Once it’s understood that the financial system itself needs to restart liquidity, it is not difficult to judge: when the next private credit crisis erupts, policymakers are almost certain to step in.
The political aspect is even more so. In September 2025, the U.S. SEC Investor Advisory Committee pointed out that, despite expanding public participation channels through registered products, the transparency of private market assets is lower and the risks are higher. Morningstar indicated that the net asset size of semi-liquid funds reached $493 billion in the third quarter of 2025.
When retail funds and wealth channel funds are packaged into illiquid credit exposures, private credit is no longer just a niche institutional issue but a public issue. When opaque risks evolve into public problems, government intervention is inevitable.
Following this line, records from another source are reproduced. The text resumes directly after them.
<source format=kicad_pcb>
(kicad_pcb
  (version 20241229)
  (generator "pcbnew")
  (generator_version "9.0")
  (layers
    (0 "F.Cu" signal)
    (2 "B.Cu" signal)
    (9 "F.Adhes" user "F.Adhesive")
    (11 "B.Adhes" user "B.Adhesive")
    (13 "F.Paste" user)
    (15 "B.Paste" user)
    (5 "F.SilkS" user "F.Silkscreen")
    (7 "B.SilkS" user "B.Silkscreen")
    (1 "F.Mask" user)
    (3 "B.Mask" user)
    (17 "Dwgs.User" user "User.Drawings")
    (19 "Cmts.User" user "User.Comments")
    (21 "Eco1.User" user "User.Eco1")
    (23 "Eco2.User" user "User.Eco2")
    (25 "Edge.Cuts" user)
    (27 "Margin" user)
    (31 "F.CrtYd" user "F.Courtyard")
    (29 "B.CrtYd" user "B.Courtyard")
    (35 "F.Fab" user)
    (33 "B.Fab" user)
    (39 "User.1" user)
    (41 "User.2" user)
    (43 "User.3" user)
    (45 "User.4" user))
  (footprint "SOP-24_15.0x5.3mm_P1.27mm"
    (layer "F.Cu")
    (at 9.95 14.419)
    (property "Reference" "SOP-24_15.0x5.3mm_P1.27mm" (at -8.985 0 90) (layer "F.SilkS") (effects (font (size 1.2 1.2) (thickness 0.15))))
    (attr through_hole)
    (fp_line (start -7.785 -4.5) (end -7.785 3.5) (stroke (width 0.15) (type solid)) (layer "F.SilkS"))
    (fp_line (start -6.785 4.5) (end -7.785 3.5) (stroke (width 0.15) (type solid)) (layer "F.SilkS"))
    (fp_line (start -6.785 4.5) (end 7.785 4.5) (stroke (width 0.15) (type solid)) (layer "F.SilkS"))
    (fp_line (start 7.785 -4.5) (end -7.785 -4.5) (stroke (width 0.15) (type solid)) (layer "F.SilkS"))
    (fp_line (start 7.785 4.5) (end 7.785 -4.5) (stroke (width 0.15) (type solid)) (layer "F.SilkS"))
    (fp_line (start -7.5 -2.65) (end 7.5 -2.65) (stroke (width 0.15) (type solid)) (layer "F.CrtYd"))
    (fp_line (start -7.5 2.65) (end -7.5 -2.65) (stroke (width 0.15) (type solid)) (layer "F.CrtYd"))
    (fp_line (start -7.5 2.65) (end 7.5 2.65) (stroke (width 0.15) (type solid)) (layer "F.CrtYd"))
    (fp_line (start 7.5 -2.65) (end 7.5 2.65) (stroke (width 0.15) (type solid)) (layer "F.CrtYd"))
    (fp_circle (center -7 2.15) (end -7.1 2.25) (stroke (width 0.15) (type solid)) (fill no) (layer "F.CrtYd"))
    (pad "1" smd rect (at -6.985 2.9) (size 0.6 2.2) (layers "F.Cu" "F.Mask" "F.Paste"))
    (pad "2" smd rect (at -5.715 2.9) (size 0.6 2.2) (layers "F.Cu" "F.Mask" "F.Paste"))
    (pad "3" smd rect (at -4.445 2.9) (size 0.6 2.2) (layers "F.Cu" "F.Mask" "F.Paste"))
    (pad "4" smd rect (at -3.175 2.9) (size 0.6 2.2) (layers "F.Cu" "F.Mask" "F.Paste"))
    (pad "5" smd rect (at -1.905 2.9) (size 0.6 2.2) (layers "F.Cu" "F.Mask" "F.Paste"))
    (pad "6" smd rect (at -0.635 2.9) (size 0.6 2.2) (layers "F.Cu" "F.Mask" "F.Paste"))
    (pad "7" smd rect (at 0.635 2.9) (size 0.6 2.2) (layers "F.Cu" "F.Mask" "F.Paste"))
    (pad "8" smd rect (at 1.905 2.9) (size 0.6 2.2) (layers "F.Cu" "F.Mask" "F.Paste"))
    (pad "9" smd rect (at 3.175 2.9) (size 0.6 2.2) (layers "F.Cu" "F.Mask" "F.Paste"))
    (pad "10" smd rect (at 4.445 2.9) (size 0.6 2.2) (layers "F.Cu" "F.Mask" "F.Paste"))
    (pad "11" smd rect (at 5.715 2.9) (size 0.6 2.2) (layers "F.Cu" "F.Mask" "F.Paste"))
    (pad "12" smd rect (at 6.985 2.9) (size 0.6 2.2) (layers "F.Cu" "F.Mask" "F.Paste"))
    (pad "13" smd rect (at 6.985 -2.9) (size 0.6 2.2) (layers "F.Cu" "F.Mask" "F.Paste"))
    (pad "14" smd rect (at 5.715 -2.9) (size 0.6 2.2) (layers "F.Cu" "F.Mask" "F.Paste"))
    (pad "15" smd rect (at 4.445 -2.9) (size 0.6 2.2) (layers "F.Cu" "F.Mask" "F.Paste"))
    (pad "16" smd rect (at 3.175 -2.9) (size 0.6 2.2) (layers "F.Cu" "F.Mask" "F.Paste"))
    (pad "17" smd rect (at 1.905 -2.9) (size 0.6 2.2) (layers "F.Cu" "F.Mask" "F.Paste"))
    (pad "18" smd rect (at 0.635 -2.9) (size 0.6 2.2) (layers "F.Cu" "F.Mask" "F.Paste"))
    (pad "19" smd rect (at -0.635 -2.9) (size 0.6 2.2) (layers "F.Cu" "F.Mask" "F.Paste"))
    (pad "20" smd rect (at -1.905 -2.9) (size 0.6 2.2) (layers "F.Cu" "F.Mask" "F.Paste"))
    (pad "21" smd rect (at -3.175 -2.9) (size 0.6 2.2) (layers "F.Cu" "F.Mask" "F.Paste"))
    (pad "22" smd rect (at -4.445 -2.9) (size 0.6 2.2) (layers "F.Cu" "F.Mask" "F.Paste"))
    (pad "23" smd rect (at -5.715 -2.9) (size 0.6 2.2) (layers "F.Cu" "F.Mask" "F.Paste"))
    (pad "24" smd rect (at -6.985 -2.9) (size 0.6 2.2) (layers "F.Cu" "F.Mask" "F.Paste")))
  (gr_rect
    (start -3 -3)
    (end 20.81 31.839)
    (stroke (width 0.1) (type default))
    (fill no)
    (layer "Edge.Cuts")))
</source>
Bitcoin Returns to Its Original Logic
The Bitcoin whitepaper proposed a peer-to-peer electronic cash system that allows direct transfers between transacting parties without going through financial institutions. The famous inscription on the genesis block — "The Chancellor is on the verge of the second bailout for banks" — reveals its political undertone.
The whitepaper provides the technical architecture, while the genesis block carries the political metaphor. Bitcoin was born out of a rebellion against a rescue culture, dependency on intermediaries, and arbitrary monetary policies.
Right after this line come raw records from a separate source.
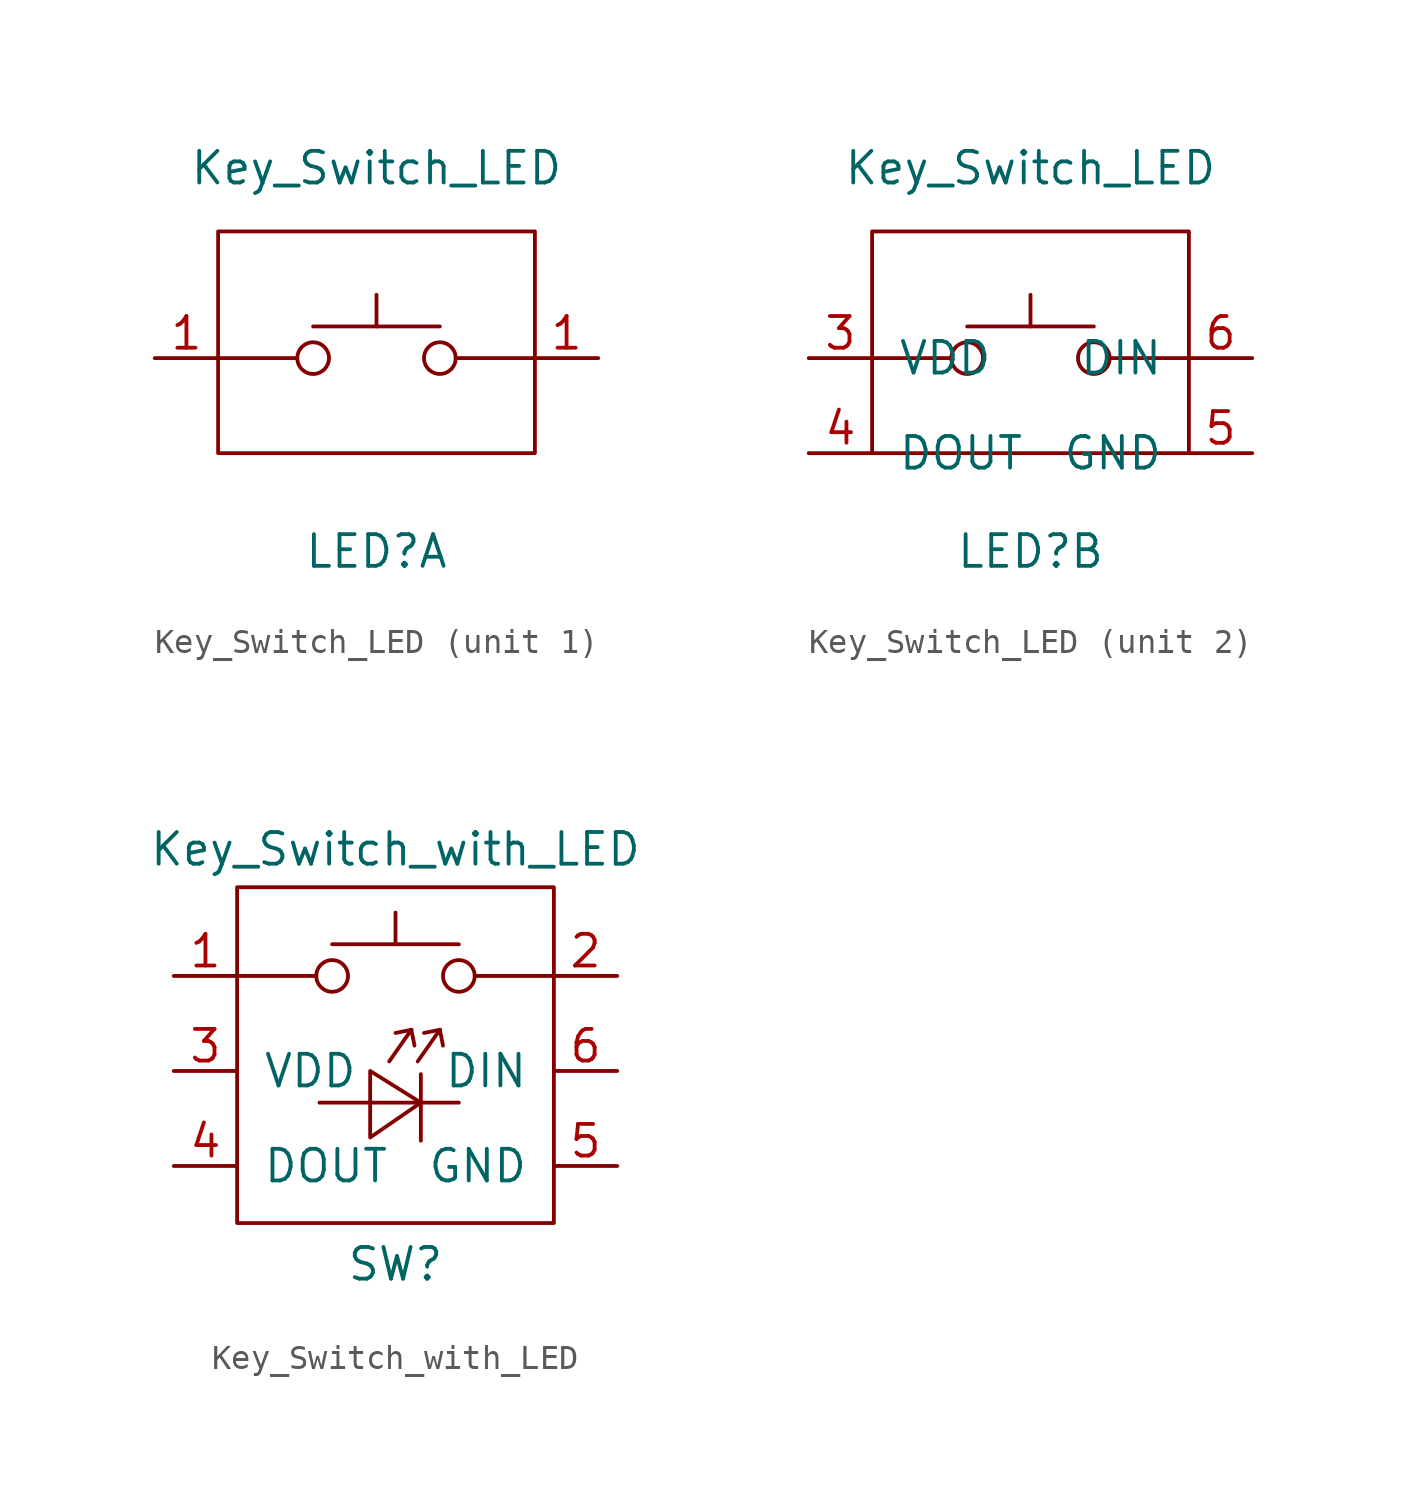
<source format=kicad_sym>
(kicad_symbol_lib
  (version 20220914)
  (generator kicad_symbol_editor)
  (symbol "Key_Switch_LED"
    (pin_names
      (offset 1.016))
    (property "Reference" "LED"
      (at 0 -7.747 0)
      (effects (font (size 1.27 1.27))))
    (property "Value" "Key_Switch_LED"
      (at 0 7.62 0)
      (effects (font (size 1.27 1.27))))
    (property "ki_locked" ""
      (at 0 0 0)
      (effects (font (size 1.27 1.27))))
    (symbol "Key_Switch_LED_0_1"
      (rectangle (start -6.35 5.08) (end 6.35 -3.81) (stroke (width 0) (type default)) (fill (type none)))
      (circle (center -2.54 0) (radius 0.635) (stroke (width 0) (type default)) (fill (type none)))
      (polyline (pts (xy -6.35 0) (xy -3.175 0)) (stroke (width 0) (type default)) (fill (type none)))
      (polyline (pts (xy -2.54 1.27) (xy 2.54 1.27)) (stroke (width 0) (type default)) (fill (type none)))
      (polyline (pts (xy 0 2.54) (xy 0 1.27)) (stroke (width 0) (type default)) (fill (type none)))
      (polyline (pts (xy 6.35 0) (xy 3.175 0)) (stroke (width 0) (type default)) (fill (type none)))
      (circle (center 2.54 0) (radius 0.635) (stroke (width 0) (type default)) (fill (type none))))
    (symbol "Key_Switch_LED_1_1"
      (pin passive line (at -8.89 0 0) (length 2.54) (name "" (effects (font (size 1.27 1.27)))) (number "1" (effects (font (size 1.27 1.27)))))
      (pin passive line (at 8.89 0 180) (length 2.54) (name "" (effects (font (size 1.27 1.27)))) (number "1" (effects (font (size 1.27 1.27))))))
    (symbol "Key_Switch_LED_2_1"
      (pin power_in line (at -8.89 0 0) (length 2.54) (name "VDD" (effects (font (size 1.27 1.27)))) (number "3" (effects (font (size 1.27 1.27)))))
      (pin output line (at -8.89 -3.81 0) (length 2.54) (name "DOUT" (effects (font (size 1.27 1.27)))) (number "4" (effects (font (size 1.27 1.27)))))
      (pin power_in line (at 8.89 -3.81 180) (length 2.54) (name "GND" (effects (font (size 1.27 1.27)))) (number "5" (effects (font (size 1.27 1.27)))))
      (pin input line (at 8.89 0 180) (length 2.54) (name "DIN" (effects (font (size 1.27 1.27)))) (number "6" (effects (font (size 1.27 1.27)))))))
  (symbol "Key_Switch_with_LED"
    (pin_names
      (offset 1.016))
    (property "Reference" "SW"
      (at 0 -11.557 0)
      (effects (font (size 1.27 1.27))))
    (property "Value" "Key_Switch_with_LED"
      (at 0 5.08 0)
      (effects (font (size 1.27 1.27))))
    (symbol "Key_Switch_with_LED_0_1"
      (rectangle (start -6.35 3.556) (end 6.35 -9.906) (stroke (width 0) (type default)) (fill (type none)))
      (circle (center -2.54 0) (radius 0.635) (stroke (width 0) (type default)) (fill (type none)))
      (polyline (pts (xy -6.35 0) (xy -3.175 0)) (stroke (width 0) (type default)) (fill (type none)))
      (polyline (pts (xy -2.54 1.27) (xy 2.54 1.27)) (stroke (width 0) (type default)) (fill (type none)))
      (polyline (pts (xy -0.254 -3.429) (xy 0.635 -2.159)) (stroke (width 0) (type default)) (fill (type none)))
      (polyline (pts (xy 0 -2.286) (xy 0.635 -2.159)) (stroke (width 0) (type default)) (fill (type none)))
      (polyline (pts (xy 0 2.54) (xy 0 1.27)) (stroke (width 0) (type default)) (fill (type none)))
      (polyline (pts (xy 0.635 -2.159) (xy 0.762 -2.794)) (stroke (width 0) (type default)) (fill (type none)))
      (polyline (pts (xy 1.016 -3.937) (xy 1.016 -6.604)) (stroke (width 0) (type default)) (fill (type none)))
      (polyline (pts (xy 2.54 -5.08) (xy -3.048 -5.08)) (stroke (width 0) (type default)) (fill (type none)))
      (polyline (pts (xy 6.35 0) (xy 3.175 0)) (stroke (width 0) (type default)) (fill (type none)))
      (polyline (pts (xy -1.016 -3.81) (xy -1.016 -6.477) (xy 1.016 -5.08) (xy -1.016 -3.81)) (stroke (width 0) (type default)) (fill (type none)))
      (circle (center 2.54 0) (radius 0.635) (stroke (width 0) (type default)) (fill (type none))))
    (symbol "Key_Switch_with_LED_1_1"
      (polyline (pts (xy 0.889 -3.429) (xy 1.778 -2.159)) (stroke (width 0) (type default)) (fill (type none)))
      (polyline (pts (xy 1.143 -2.286) (xy 1.778 -2.159)) (stroke (width 0) (type default)) (fill (type none)))
      (polyline (pts (xy 1.778 -2.159) (xy 1.905 -2.794)) (stroke (width 0) (type default)) (fill (type none)))
      (pin bidirectional line (at -8.89 0 0) (length 2.54) (name "~" (effects (font (size 1.27 1.27)))) (number "1" (effects (font (size 1.27 1.27)))))
      (pin bidirectional line (at 8.89 0 180) (length 2.54) (name "~" (effects (font (size 1.27 1.27)))) (number "2" (effects (font (size 1.27 1.27)))))
      (pin power_in line (at -8.89 -3.81 0) (length 2.54) (name "VDD" (effects (font (size 1.27 1.27)))) (number "3" (effects (font (size 1.27 1.27)))))
      (pin output line (at -8.89 -7.62 0) (length 2.54) (name "DOUT" (effects (font (size 1.27 1.27)))) (number "4" (effects (font (size 1.27 1.27)))))
      (pin power_in line (at 8.89 -7.62 180) (length 2.54) (name "GND" (effects (font (size 1.27 1.27)))) (number "5" (effects (font (size 1.27 1.27)))))
      (pin input line (at 8.89 -3.81 180) (length 2.54) (name "DIN" (effects (font (size 1.27 1.27)))) (number "6" (effects (font (size 1.27 1.27))))))))
</source>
Therefore, every time the government steps in to save a fragile system built on hidden leverage, Bitcoin's foundational logic becomes stronger.
Meanwhile, financial infrastructure is moving towards 24/7 operation. In October 2025, the Federal Reserve announced that Fedwire and the national settlement system planned to achieve Sunday and holiday operations in 2028 or 2029. This does not mean Bitcoin is being officially adopted, but it signifies that the system recognizes an important reality: the economy is increasingly digital and continuous, and compatibility with traditional banking hours is diminishing.
If AI entities become true economic participants, funds and collateral will need to circulate at software speed. This does not mean every transaction must be settled in Bitcoin, but it indicates that scarce, neutral, digital collateral will become more important.
The tide that Buffett spoke of is currently receding in the private credit market. AI is first to expose the most vulnerable credit assets, especially those that misjudge software income as permanent cash flow. Bitcoin suffers in the first wave of impact because it is simultaneously viewed as a dual Beta of software and liquidity.
But with American debt being too high, the economy financialized too deeply, and retail funds too tightly bound with private assets, policymakers cannot tolerate a prolonged, disordered liquidation. Liquidity will eventually return. And whenever liquidity restarts, Bitcoin is often one of the first assets to react.
This is why private credit is critically important in the current environment.
Ironically, Bitcoin was born for moments like this: a world filled with shadow banking, hidden leverage, high government debt, only able to respond to crises through monetary easing. Private credit is not just a risk sector in the market, but a concentrated collision point of rigid valuations, embedded leverage, AI disruption, retail fund intervention, and policy stress response.
Recent redemption restrictions and asset writedowns in private credit indicate that the adjustment process may have already begun. If private credit becomes the core area of the next liquidity withdrawal, the next big bull market for Bitcoin will not begin with halving narratives or a perfect macro environment, but will start with risk exposure and policy rescues, ultimately leading the market to realize: the financial system still cannot do without liquidity injection.